Faye Pyles is a registered nurse and head medical director of HOPE’s current mission aboard the U.S. Navy hospital ship, USNS Comfort, which has sailed throughout Latin America for the past four months providing medical assistance to tens of thousands of people. She says even after many years in humanitarian medicine, the joy of seeing a child receive medical care that would not otherwise be available to him, is immeasurable.
“Angel is just four years old and had Polydactyly, or eight digits on his hand and foot. When I told his mother that we would be able to get her son scheduled for the surgery onboard the USNS Comfort, I thought she was going to cry,” said Ms. Pyles, who had examined Angel at the Los Morenas medical site in Guatemala.
“I am so excited the family was able to find transportation to the ship to have this surgery done,” said Ms.
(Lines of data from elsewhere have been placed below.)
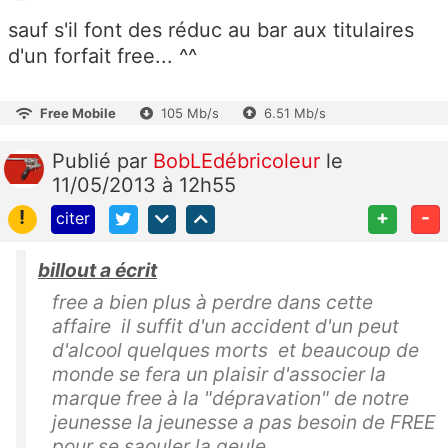
sauf s'il font des réduc au bar aux titulaires
d'un forfait free... ^^
Free Mobile
105 Mb/s
6.51 Mb/s
Publié
par
BobLEdébricoleur
le
11/05/2013 à 12h55
!
+
-
citer
billout a écrit
free a bien plus à perdre dans cette
affaire il suffit d'un accident d'un peut
d'alcool quelques morts et beaucoup de
monde se fera un plaisir d'associer la
marque free à la "dépravation" de notre
jeunesse la jeunesse a pas besoin de FREE
pour se saouler la geule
Pyles. “It’s such a simple surgery that will change his life, especially before he starts school.”
One of the benefits of Project HOPE’s collaboration with the U.S. Navy on annual humanitarian missions, says Ms. Pyles, is that the medical team and surgical units reduce waiting lists for surgeries in the countries visited on the mission.
Almost 1,000 surgeries have been performed on the Comfort during the mission to Central and South America and the Caribbean since April.
About Project HOPE
Founded in 1958, Project HOPE (Health Opportunities for People Everywhere) is dedicated to providing lasting solutions to health crises, with the mission of helping people to help themselves. Identifiable to many by the SS HOPE, the world’s first peacetime hospital ship, Project HOPE now conducts land-based medical training and health education programs in 35 countries across five continents.